Padma Ratna Tuladhar, peacemaker and voice for the voiceless, dies at 78Senior Human Rights defender Padma Ratna Tuladhar passed away on Sunday while undergoing treatment at Norvic Hospital, Thapathali.
Padma Ratna Tuladhar, the human rights activist who started his political career in the Communist party and spent his later years campaigning for indigenous rights, passed away in Kathmandu on Sunday. He was 78.
Tuladhar, who was suffering from a brain haemorrhage, had been receiving treatment at Norvic International Hospital since October 26.
Even while facing difficulties of movement during his old age, Tuladhar led a movement to ensure the provision of identity and inclusiveness in the new constitution. As a leader of Indigenous Nationalities National Movement, he warned top leaders to ensure that the constitution was inclusive.
Tuladhar strongly advocated for the creation of identity-based provinces in the country while restructuring of the state. He regularly made strong statements pushing for an identity for indigenous minorities and other sections of the society, arguing they have always been suppressed by the rulers.

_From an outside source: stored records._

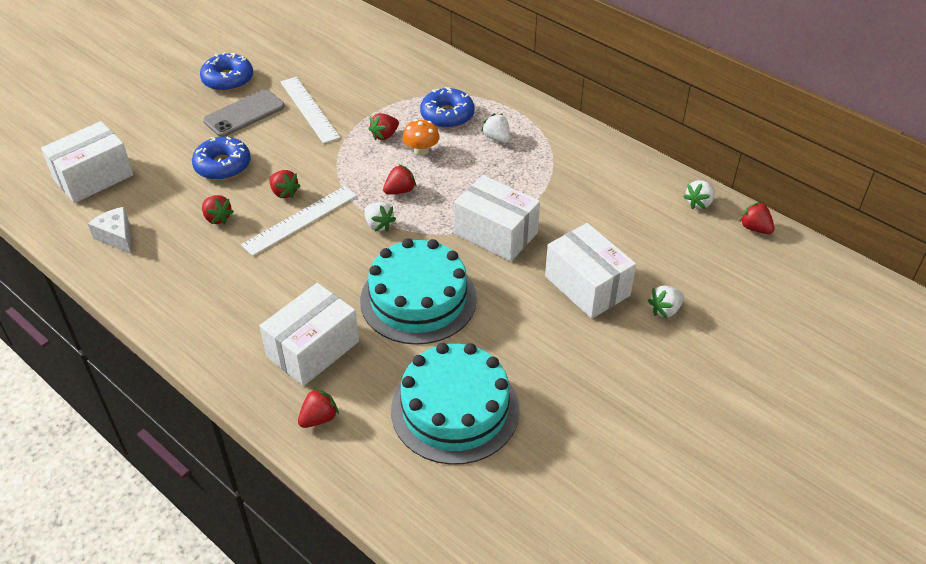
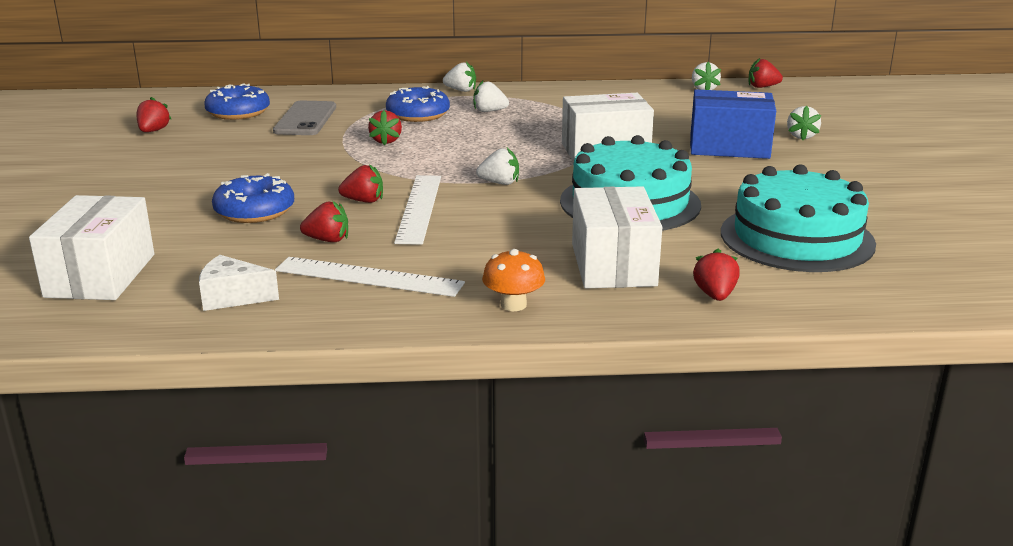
camera: 45 degrees left, 20 degrees down
blue donut [200,52,253,91] -> blue donut moved to [204,83,270,120]
grey phone [203,89,285,137] -> grey phone moved to [273,101,336,135]
white ruler [280,77,340,144] -> white ruler moved to [275,257,465,297]
red strawberry [383,164,416,195] -> red strawberry moved to [136,97,171,132]
orange mushroom [403,119,440,156] -> orange mushroom moved to [482,249,545,311]
white box [545,223,636,319] -> blue box [690,90,776,159]
none -> white strawberry [443,62,476,92]

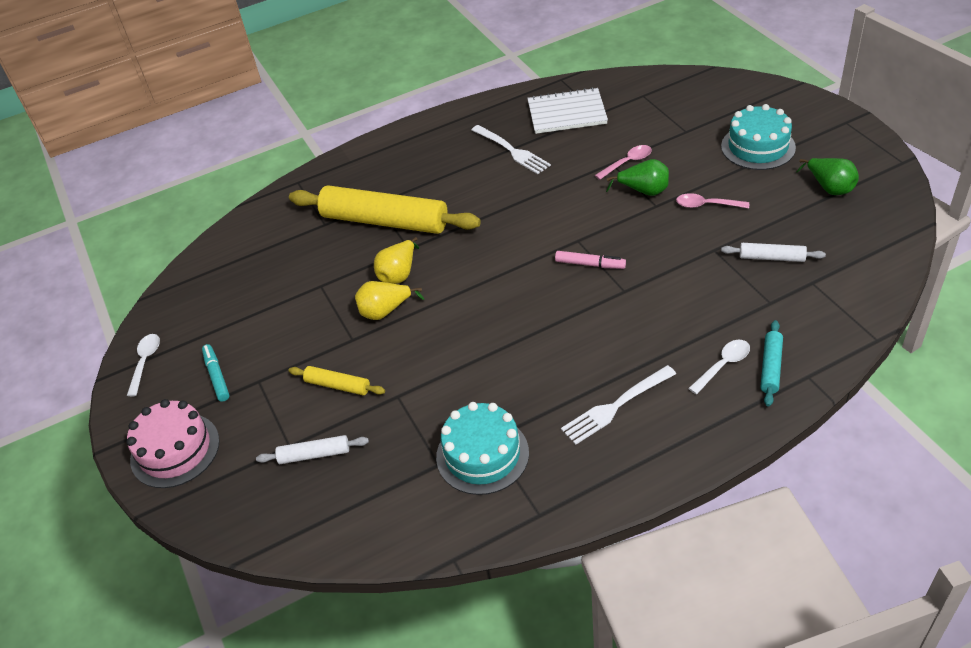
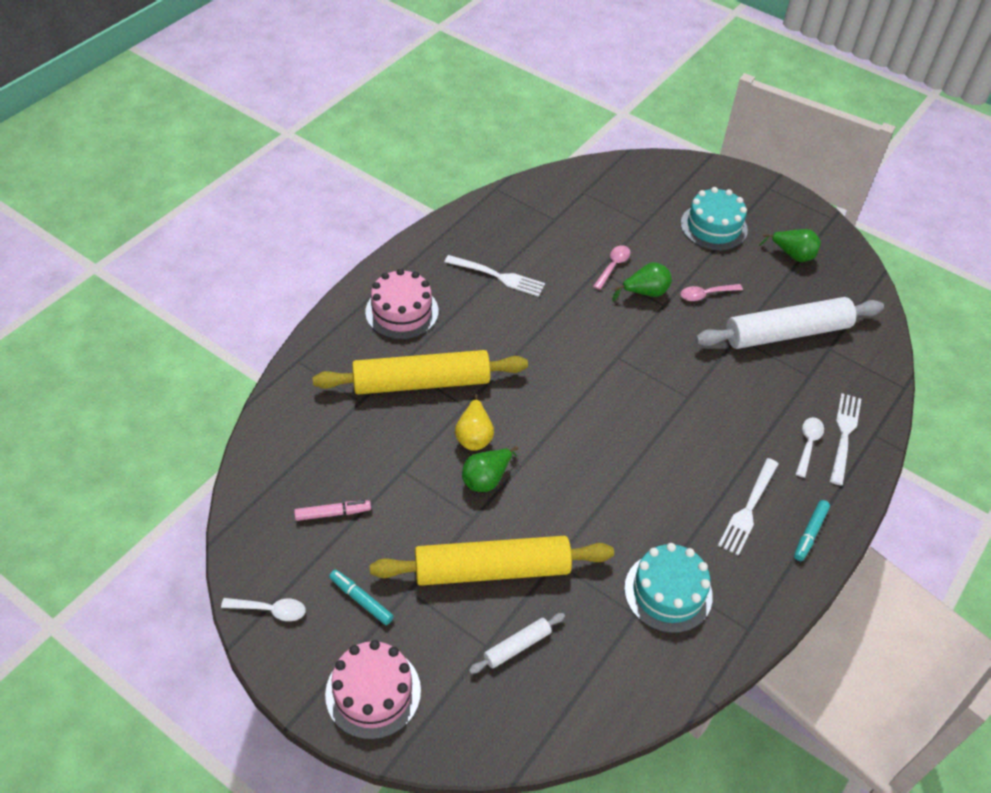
camera: 35 degrees left, 5 degrees up
white spoon [127,334,160,396] -> white spoon turned 120 degrees clockwise [221,598,306,621]
yellow rolling pin [289,366,385,395] -> yellow rolling pin [370,536,614,586], size x2.24
yellow pear [355,281,424,320] -> green pear [462,446,518,492]
white notebook [527,87,608,134] -> none
pink marker [555,251,626,269] -> pink marker moved to [294,500,371,521]
white rolling pin [721,243,826,262] -> white rolling pin [695,297,884,349], size x2.24
turquoise rolling pin [760,320,783,407] -> white fork [830,393,861,485]
none -> pink cake [365,269,438,339]
none -> turquoise marker [794,500,830,561]

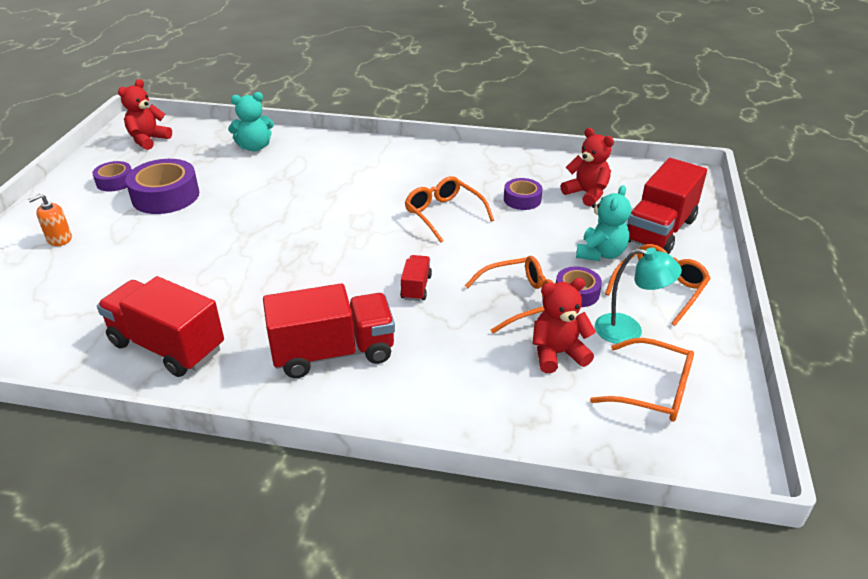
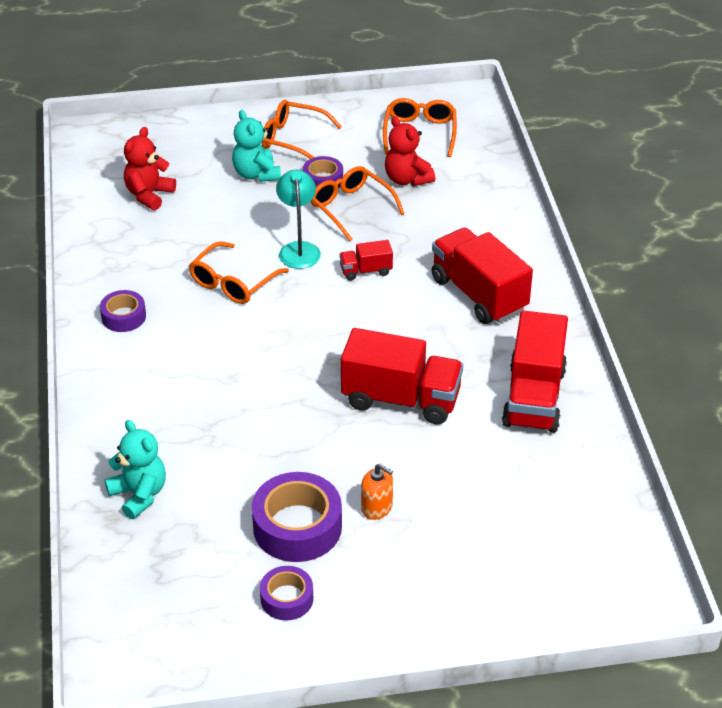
camera: 110 degrees left, 5 degrees up
orange soap dispenser [28,194,72,246] -> orange soap dispenser moved to [361,464,393,520]
red teddy bear [118,79,172,150] -> none
purple tape [504,178,543,210] -> purple tape moved to [100,290,146,332]
turquoise teddy bear [576,185,631,261] -> turquoise teddy bear turned 120 degrees counterclockwise [232,110,281,182]
turquoise lamp [595,247,682,344] -> turquoise lamp moved to [276,170,321,269]
red truck [627,158,707,254] -> red truck moved to [341,328,463,425]

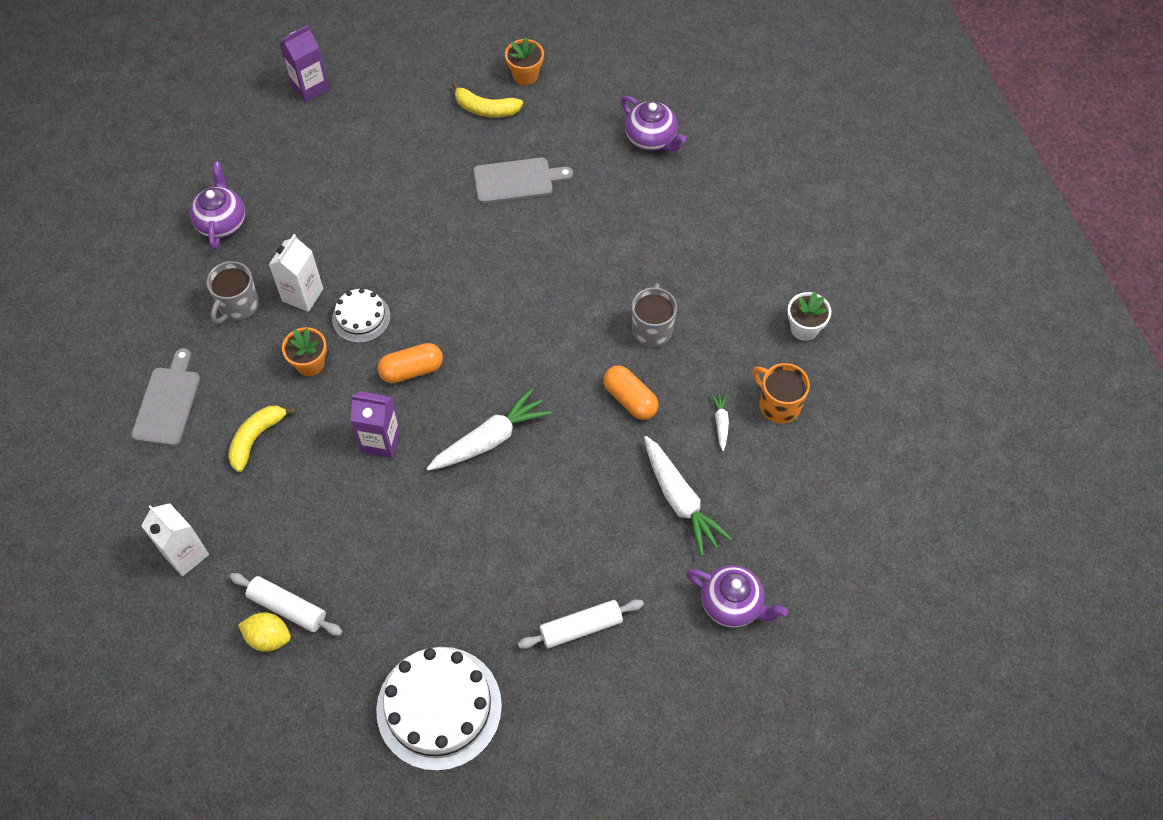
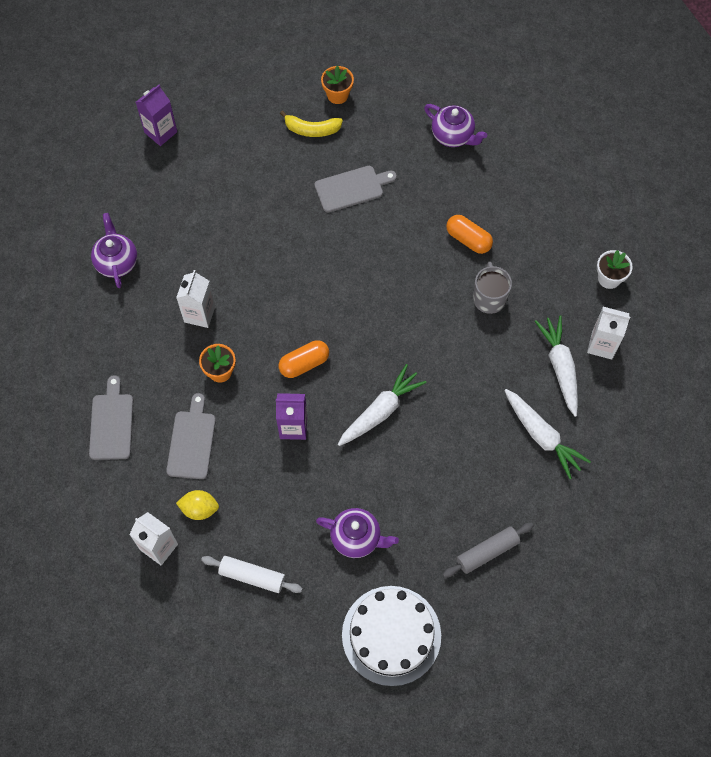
camera: 10 degrees left, 5 degrees up
grey mug [207,261,259,324] -> none
yellow banana [228,405,296,472] -> grey cutting board [166,393,216,479]
yellow lemon [238,612,291,652] -> yellow lemon moved to [176,490,219,520]
white cake [332,288,390,343] -> none
white rolling pin [518,599,644,649] -> grey rolling pin [443,523,534,578]
orange capsule [603,365,658,420] -> orange capsule moved to [446,215,493,254]
purple teapot [686,565,788,628] -> purple teapot moved to [316,508,399,558]
white carrot [711,393,729,451] -> white carrot [535,315,578,417], size x2.07
orange mug [752,363,810,423] -> white carton [587,307,630,360]

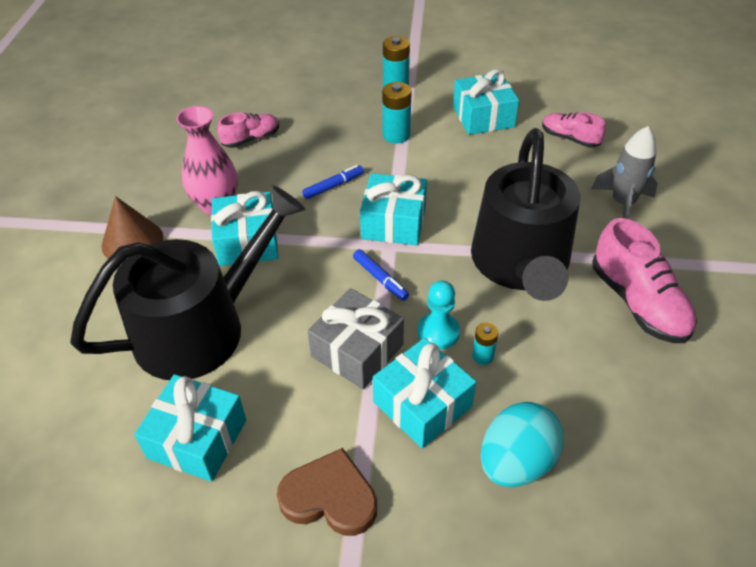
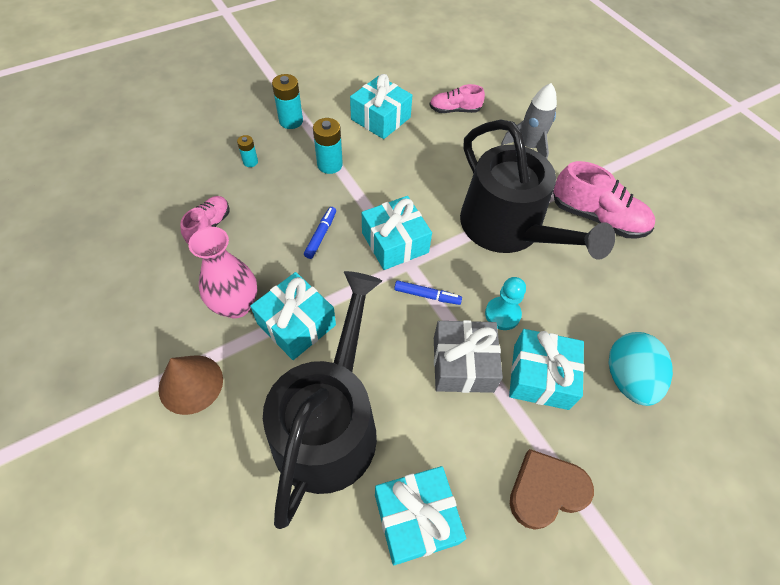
camera: 40 degrees left, 10 degrees up
turquoise battery [472,323,498,365] -> turquoise battery moved to [237,135,258,167]

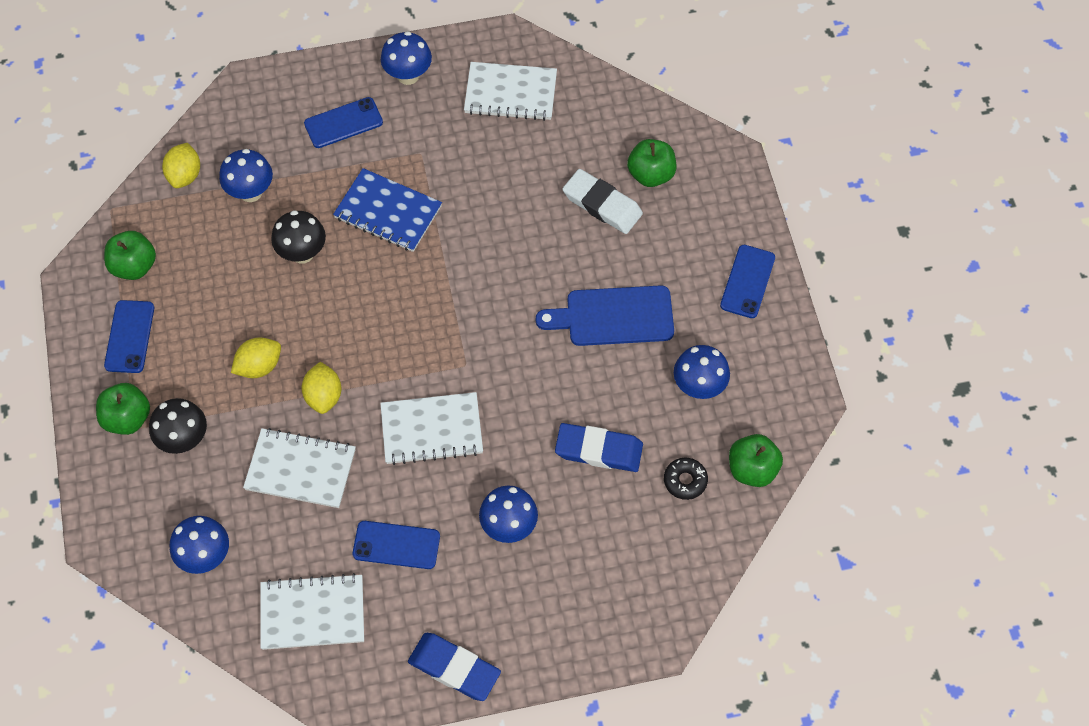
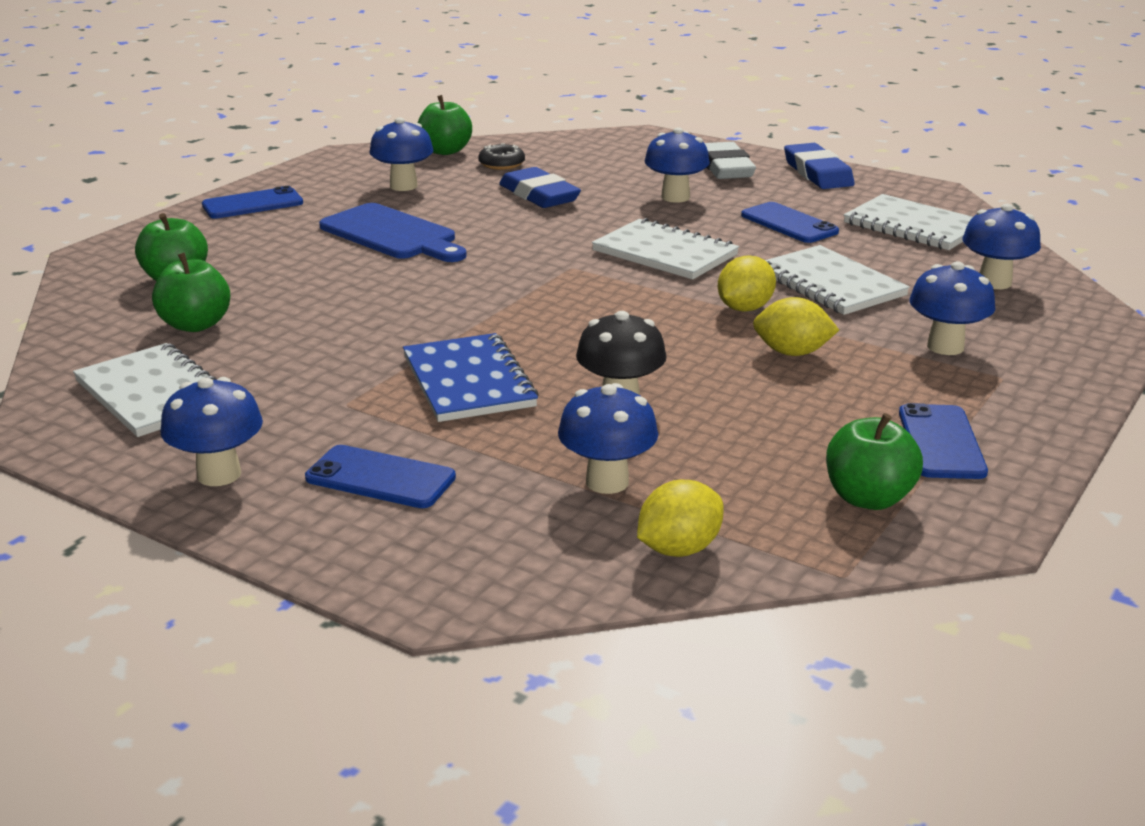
camera: 135 degrees left, 35 degrees down
green apple [96,383,150,435] -> green apple moved to [152,252,230,332]
blue phone [104,300,154,373] -> blue phone turned 45 degrees counterclockwise [899,403,988,479]
black mushroom [149,398,207,454] -> blue mushroom [909,261,995,355]
white eraser [563,169,643,234] -> white eraser moved to [705,142,756,179]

When Maoists launched their violent people’s war in 1996, Tuladhar, as a confidante of both the rebels and the rulers, had become one of the primary points of communication for both parties. Later, as one of the crucial mediators, he is remembered as the person who played a vital role in bringing the armed conflict to a logical end.
Tuladhar, in addition to his political involvement, was also active in the linguistic movement after he joined Tri-Chandra College. Later in 1979, he became the chairperson of Nepal Bhasha Manka Khala, which led his journey towards identity politics.
Tuladhar led the campaign to make the Nepal Sambat—the only original Nepali calendar—a national calendar while recognizing its architect, Shankhadhar Shakhwa, as a national hero. He also took the lead for the establishment of the Nepal Federation of Indigenous Nationalities (NEFIN)—an umbrella organization of all the indigenous nationalities of the country—in 1990.
Writer Rajendra Maharajan remembers Tuladhar’s simple life, appreciable opinion and love that inspired him to become a humanitarian. “He was not only an individual but an organization. Not only an organization but also a movement, which we should continue,” Maharjan said.
Tuladhar, an independent leftist leader, was elected to the Rashtriya Panchayat in 1986. A daring Tuladhar had advocated for a democratic system at the Rashtriya Panchayat, where he had reached with the backing of the Communist Party-United Marxist Leninist, defeating then home minister Jog Mehar Shrestha. Later in 1994, as an independent candidate backed by UML, he defeated Congress leader Mangala Devi Singh, wife of veteran leader Ganesh Man Singh.
In 1994, Tuladhar served the country as the minister for labour and health during the minority government led by CPN-UML. He was the founder member of National Human Rights Organisation and Human Rights Forum. As a leader of civil society, he also played a significant role in the popular political movements of 1979, 1990 or 2006.